__Your instructions__.
Continue the chat thread about `set` versus set-word syntax from where it ends.

**** Reading passage ****

I think that's all he was trying to point out.

Vladimir Vasilyev
@9214
You are not binding x, you are setting it to some value.
Binding is changing word's context, setting is changing its value in its context.
Greg T
@gltewalt
Edited
Greg T
@gltewalt
first cola
Gregg Irwin
@greggirwin
You're all correct. :^) @9214 and @GregT got my intent, but my example should have been reversed, as @rebolek noted:
>> set word 1
*** Script Error: word has no value
*** Where: set
*** Stack:  

>> word: 1
== 1
Gregg Irwin
@greggirwin
The important point is that, while similar, or even the same in some cases, set-word! and set syntax are not equivalent.
Semseddin Moldibi
@endo64

@gltewalt > word gets evaluated immediately
Correct, blocks are not evaluated immediately, hence:

word: 'x
set [word] 1
word ; == 1
x ; *** Script Error: x has no value

We are setting word to 1 not its evaluated value (x) to 1.

Gregg Irwin
@greggirwin
Wow. This could turn into an entire topic.
ne1uno
@ne1uno
can we find something other than word here? it's already overloaded enough
Gregg Irwin
@greggirwin
<he he> Good point @ne1uno.
Remigiusz Kozdra
@vejitatoja

Thank you very much for discussion and explanations. I'm was experimenting a bit more but I'm still very confused. :worried:

x: 0
set1: func ['word] [set word 1]
set2: func ['word] [word: 2]
set3: func [word] [word: 3]
set1 x
set2 x
set3 x
probe x
; 1
probe word
; *** Script Error: word has no value
; *** Where: probe
; *** Stack: probe

What am I setting in functions set2 and set3?
It looks like neither x nor word

Semseddin Moldibi
@endo64

@vejitatoja for set2 function, to understand better, lets put some probes

set2: func ['word] [probe x probe word: 2 probe x]
set2 x
0
2
0

your function gets an un-evaluated word (x and its value is 0 in global context)
then your function sets a value (2) to a locally bound word (word) (bound to function itself ). So you cannot see its value in outer (global) context:
>> word == ** word has no value ( > in global context < I added this)
And this 'word has nothing related to 'x actually. it is just a local word in your function.
So you are not setting 'x. If you want you should use your set1

set word value is same as word: value if both are in the same context (for example it is global context if you are on REPL console).

**** Listed entries ****

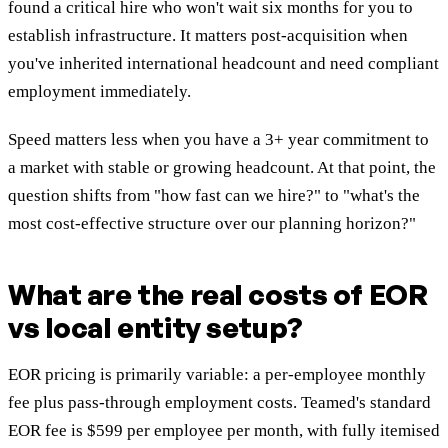
found a critical hire who won't wait six months for you to
establish infrastructure. It matters post-acquisition when
you've inherited international headcount and need compliant
employment immediately.
Speed matters less when you have a 3+ year commitment to
a market with stable or growing headcount. At that point, the
question shifts from "how fast can we hire?" to "what's the
most cost-effective structure over our planning horizon?"
What are the real costs of EOR
vs local entity setup?
EOR pricing is primarily variable: a per-employee monthly
fee plus pass-through employment costs. Teamed's standard
EOR fee is $599 per employee per month, with fully itemised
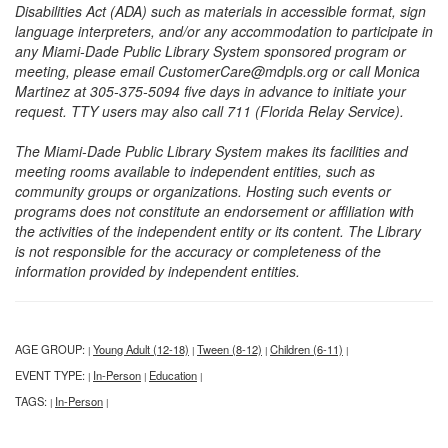
Disabilities Act (ADA) such as materials in accessible format, sign
language interpreters, and/or any accommodation to participate in
any Miami-Dade Public Library System sponsored program or
meeting, please email CustomerCare@mdpls.org or call Monica
Martinez at 305-375-5094 five days in advance to initiate your
request. TTY users may also call 711 (Florida Relay Service).
The Miami-Dade Public Library System makes its facilities and
meeting rooms available to independent entities, such as
community groups or organizations. Hosting such events or
programs does not constitute an endorsement or affiliation with
the activities of the independent entity or its content. The Library
is not responsible for the accuracy or completeness of the
information provided by independent entities.
AGE GROUP:
Young Adult (12-18)
Tween (8-12)
Children (6-11)
|
|
|
|
EVENT TYPE:
In-Person
Education
|
|
|
TAGS:
In-Person
|
|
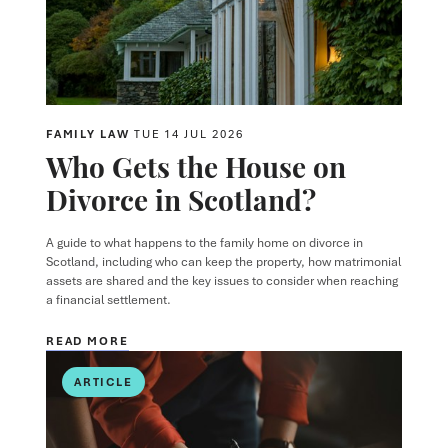
FAMILY LAW
TUE 14 JUL 2026
Who Gets the House on
Divorce in Scotland?
A guide to what happens to the family home on divorce in
Scotland, including who can keep the property, how matrimonial
assets are shared and the key issues to consider when reaching
a financial settlement.
READ MORE
ARTICLE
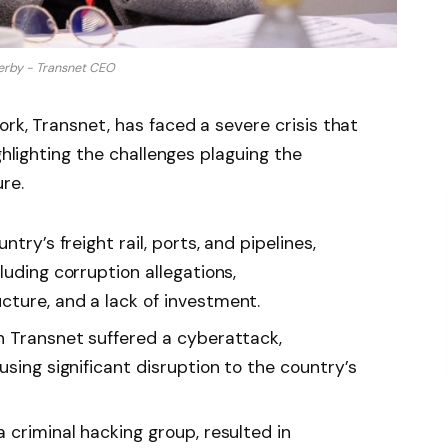
erby - Transnet CEO
rk, Transnet, has faced a severe crisis that
ghlighting the challenges plaguing the
re.
try’s freight rail, ports, and pipelines,
luding corruption allegations,
ture, and a lack of investment.
n Transnet suffered a cyberattack,
using significant disruption to the country’s
 criminal hacking group, resulted in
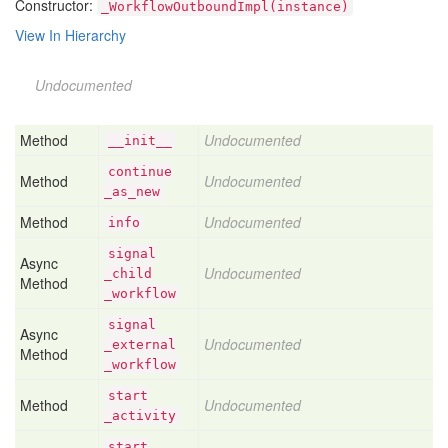
Constructor:
_WorkflowOutboundImpl(instance)
View In Hierarchy
Undocumented
Method
Undocumented
__init__
continue
Method
Undocumented
_as
_new
Method
Undocumented
info
signal
Async
Undocumented
_child
Method
_workflow
signal
Async
Undocumented
_external
Method
_workflow
start
Method
Undocumented
_activity
start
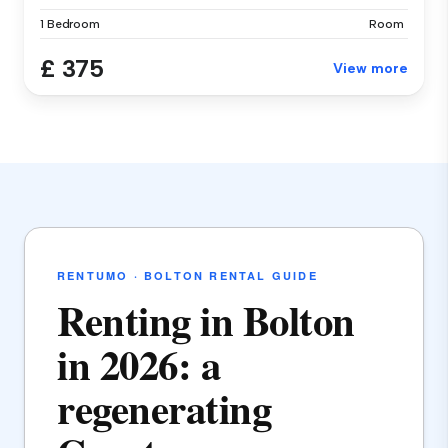
1 Bedroom
Room
£ 375
View more
RENTUMO · BOLTON RENTAL GUIDE
Renting in Bolton
in 2026: a
regenerating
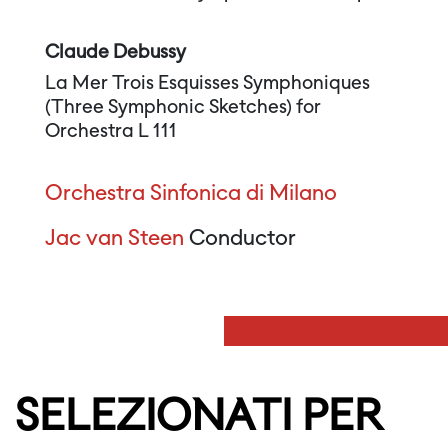
Claude Debussy
La Mer Trois Esquisses Symphoniques
(Three Symphonic Sketches) for
Orchestra L 111
Orchestra Sinfonica di Milano
Jac van Steen
Conductor
SELEZIONATI PER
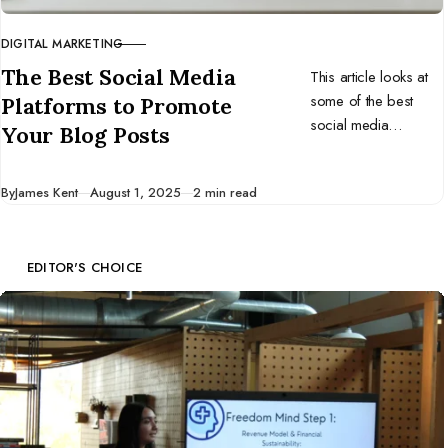
DIGITAL MARKETING
CATEGORY
The Best Social Media
This article looks at
some of the best
Platforms to Promote
social media
Your Blog Posts
platforms for
promoting your blog
Published
By
James Kent
August 1, 2025
2 min read
content.
EDITOR'S CHOICE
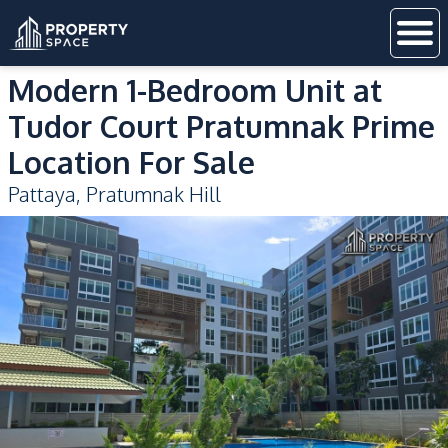
Modern 1-Bedroom Unit at
Tudor Court Pratumnak Prime
Location For Sale
Pattaya
,
Pratumnak Hill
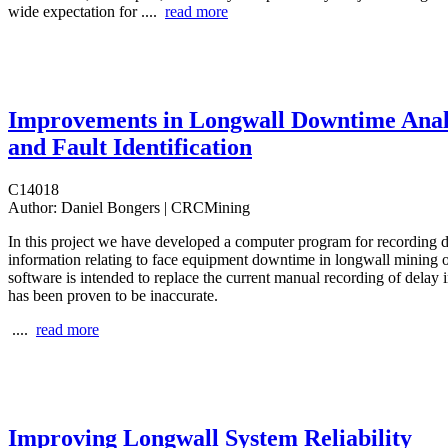
wide expectation for ....
read more
Improvements in Longwall Downtime Anal
and Fault Identification
C14018
Author:
Daniel Bongers | CRCMining
In this project we have developed a computer program for recording d
information relating to face equipment downtime in longwall mining o
software is intended to replace the current manual recording of delay
has been proven to be inaccurate.
....
read more
Improving Longwall System Reliability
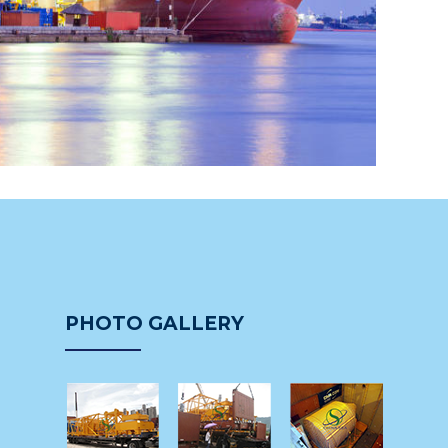
PHOTO GALLERY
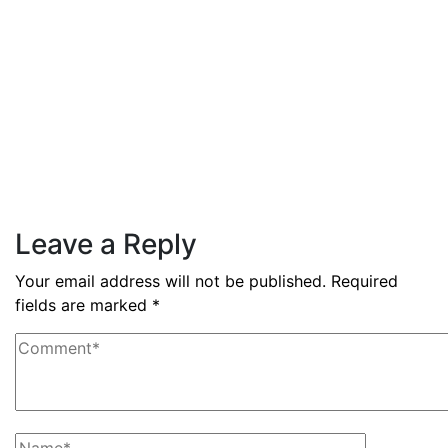
Read More
By
admin
December 3, 2025
PAS reports strong growth in
nine months
Read More
Leave a Reply
Your email address will not be published.
Required
fields are marked
*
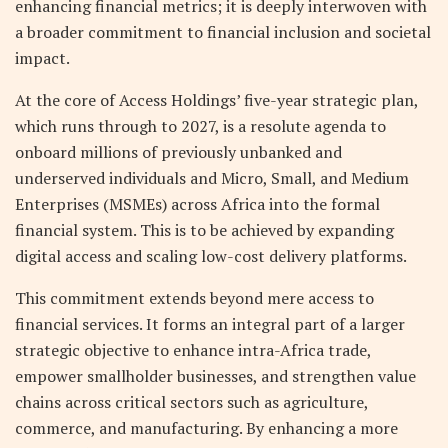
enhancing financial metrics; it is deeply interwoven with
a broader commitment to financial inclusion and societal
impact.
At the core of Access Holdings’ five-year strategic plan,
which runs through to 2027, is a resolute agenda to
onboard millions of previously unbanked and
underserved individuals and Micro, Small, and Medium
Enterprises (MSMEs) across Africa into the formal
financial system. This is to be achieved by expanding
digital access and scaling low-cost delivery platforms.
This commitment extends beyond mere access to
financial services. It forms an integral part of a larger
strategic objective to enhance intra-Africa trade,
empower smallholder businesses, and strengthen value
chains across critical sectors such as agriculture,
commerce, and manufacturing. By enhancing a more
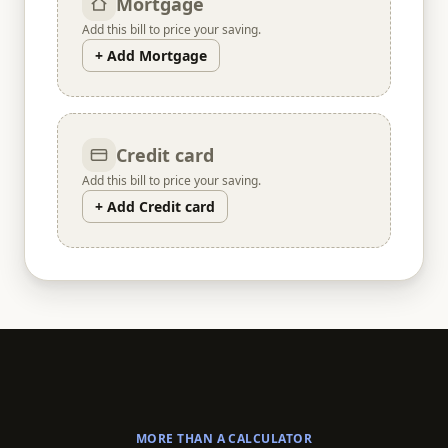
Mortgage
Add this bill to price your saving.
+ Add Mortgage
Credit card
Add this bill to price your saving.
+ Add Credit card
MORE THAN A CALCULATOR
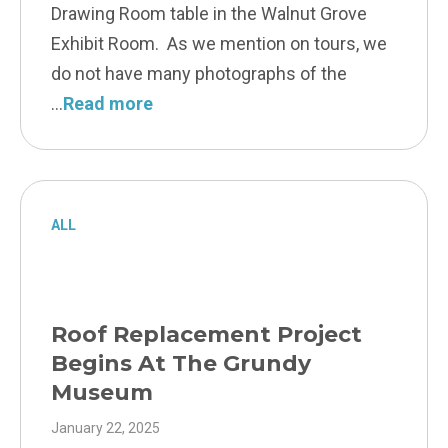
Drawing Room table in the Walnut Grove
Exhibit Room. As we mention on tours, we
do not have many photographs of the
Read more
ALL
Roof Replacement Project
Begins At The Grundy
Museum
January 22, 2025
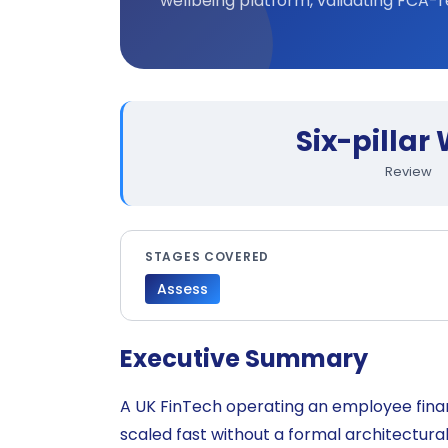
wellbeing platform, validating FCA-r
Six-pillar
Review
STAGES COVERED
Assess
Executive Summary
A UK FinTech operating an employee fina
scaled fast without a formal architectura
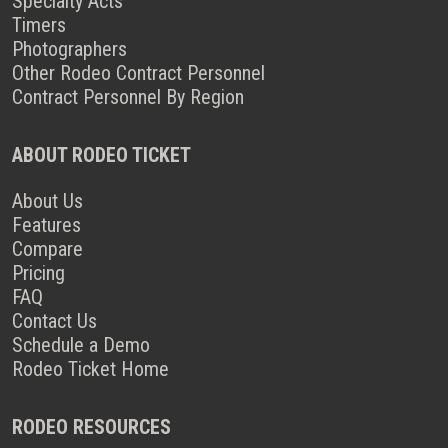
Specialty Acts
Timers
Photographers
Other Rodeo Contract Personnel
Contract Personnel By Region
ABOUT RODEO TICKET
About Us
Features
Compare
Pricing
FAQ
Contact Us
Schedule a Demo
Rodeo Ticket Home
RODEO RESOURCES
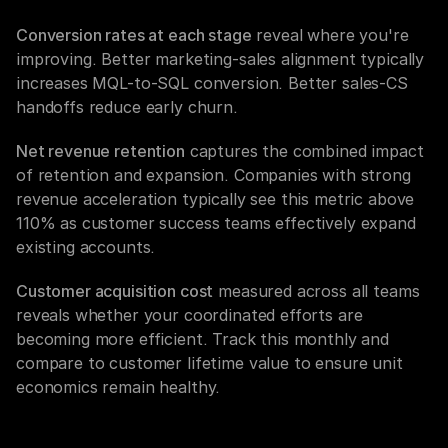
Conversion rates at each stage
 reveal where you're 
improving. Better marketing-sales alignment typically 
increases MQL-to-SQL conversion. Better sales-CS 
handoffs reduce early churn.
Net revenue retention
 captures the combined impact 
of retention and expansion. Companies with strong 
revenue acceleration typically see this metric above 
110% as customer success teams effectively expand 
existing accounts.
Customer acquisition cost
 measured across all teams 
reveals whether your coordinated efforts are 
becoming more efficient. Track this monthly and 
compare to customer lifetime value to ensure unit 
economics remain healthy.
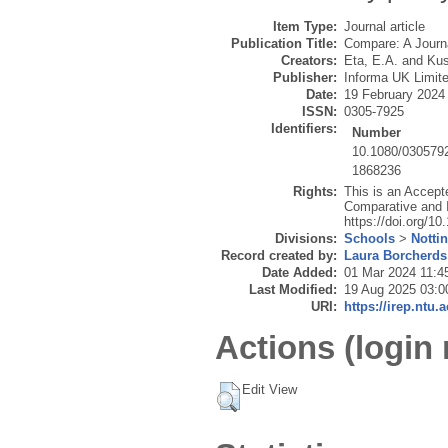
Item Type:
Journal article
Publication Title:
Compare: A Journa
Creators:
Eta, E.A.
and
Kus
Publisher:
Informa UK Limit
Date:
19 February 2024
ISSN:
0305-7925
Identifiers:
Number
10.1080/030579
1868236
Rights:
This is an Accept
Comparative and I
https://doi.org/1
Divisions:
Schools
>
Notti
Record created by:
Laura Borcherds
Date Added:
01 Mar 2024 11:4
Last Modified:
19 Aug 2025 03:0
URI:
https://irep.ntu.
Actions (login 
Edit View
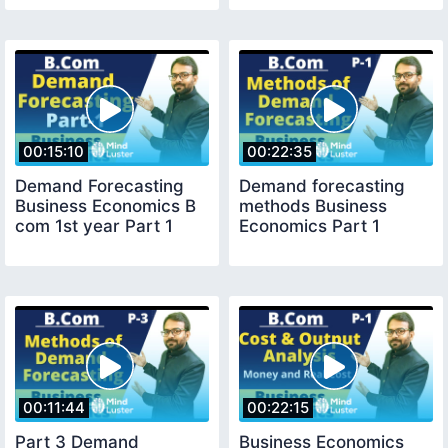
00:15:10
00:22:35
Demand Forecasting
Demand forecasting
Business Economics B
methods Business
com 1st year Part 1
Economics Part 1
00:11:44
00:22:15
Part 3 Demand
Business Economics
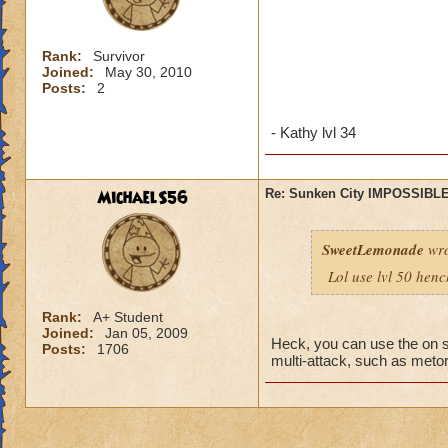
Rank:
Survivor
Joined:
May 30, 2010
Posts:
2
- Kathy lvl 34
MichaelS56
Re: Sunken City IMPOSSIBLE
SweetLemonade
wro
Lol use lvl 50 hen
Rank:
A+ Student
Joined:
Jan 05, 2009
Heck, you can use the on s
Posts:
1706
multi-attack, such as metors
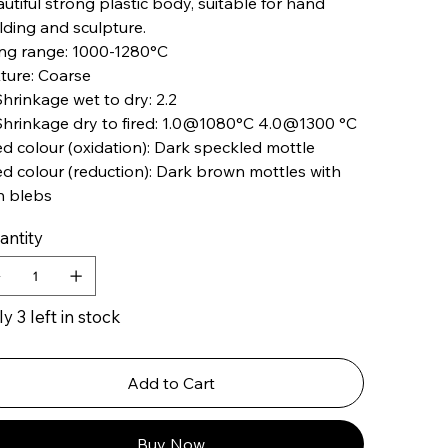
utiful strong plastic body, suitable for hand
lding and sculpture.
ing range: 1000-1280°C
ture: Coarse
hrinkage wet to dry: 2.2
hrinkage dry to fired: 1.0@1080°C 4.0@1300 °C
ed colour (oxidation): Dark speckled mottle
ed colour (reduction): Dark brown mottles with
n blebs
antity
y 3 left in stock
Add to Cart
Buy Now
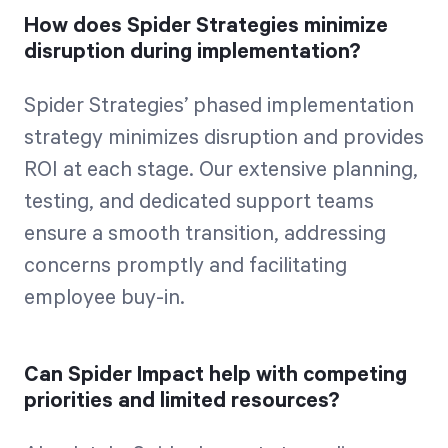
How does Spider Strategies minimize
disruption during implementation?
Spider Strategies’ phased implementation
strategy minimizes disruption and provides
ROI at each stage. Our extensive planning,
testing, and dedicated support teams
ensure a smooth transition, addressing
concerns promptly and facilitating
employee buy-in.
Can Spider Impact help with competing
priorities and limited resources?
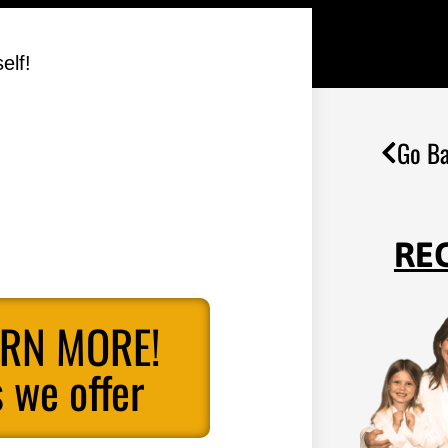
elf!
Go Ba
RE
ARN MORE!
 we offer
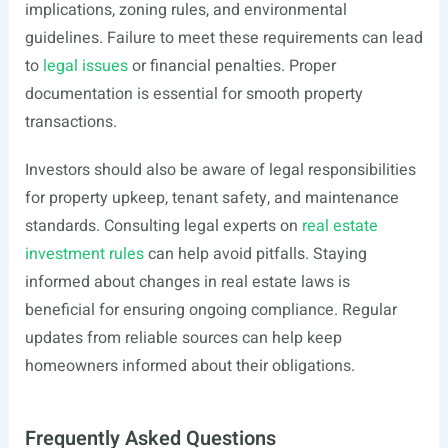
implications, zoning rules, and environmental
guidelines. Failure to meet these requirements can lead
to
legal issues
or financial penalties. Proper
documentation is essential for smooth property
transactions.
Investors should also be aware of legal responsibilities
for property upkeep, tenant safety, and maintenance
standards. Consulting legal experts on
real estate
investment rules
can help avoid pitfalls. Staying
informed about changes in real estate laws is
beneficial for ensuring ongoing compliance. Regular
updates from reliable sources can help keep
homeowners informed about their obligations.
Frequently Asked Questions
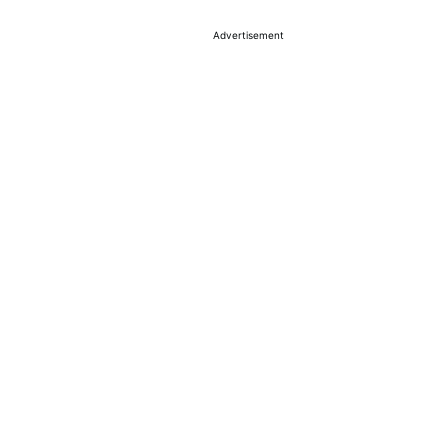
Advertisement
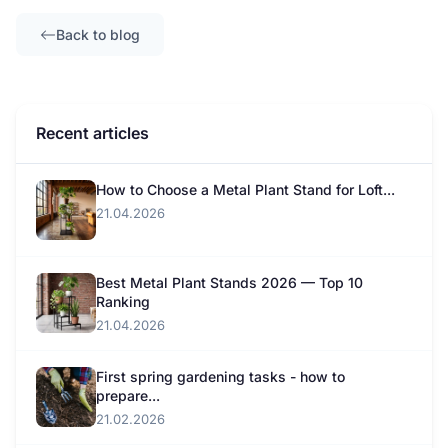
Back to blog
Recent articles
How to Choose a Metal Plant Stand for Loft...
21.04.2026
Best Metal Plant Stands 2026 — Top 10
Ranking
21.04.2026
First spring gardening tasks - how to
prepare...
21.02.2026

****

__Answer for this exercise__.
otherwise set word value sets the words value in global context if you are not explicitly give the context, like set in obj 'word 2 sets the words value in the context of obj
And @ne1uno is right, lets use another word for word it is already enough confusing :) 'w is better I think.
Vladimir Vasilyev
@9214

@vejitatoja word evaluates to x, but 'word and word: do not evaluate to 'x and x:. Each word has a spelling (its formed representation). set-word!, get-word! and lit-word! are all part of the word syntax, and are constructed by appending/prepending either : or ' to the loaded spelling of a word:

>> spelling: "word"
== "word"
>> load spelling
== word
>> type? load spelling
== word!
>> append copy spelling ":"
== "word:"
>> type? load append copy spelling ":"
== set-word!
>> type? load head insert copy spelling ":"
== get-word!
>> type? load head insert copy spelling "'"
== lit-word!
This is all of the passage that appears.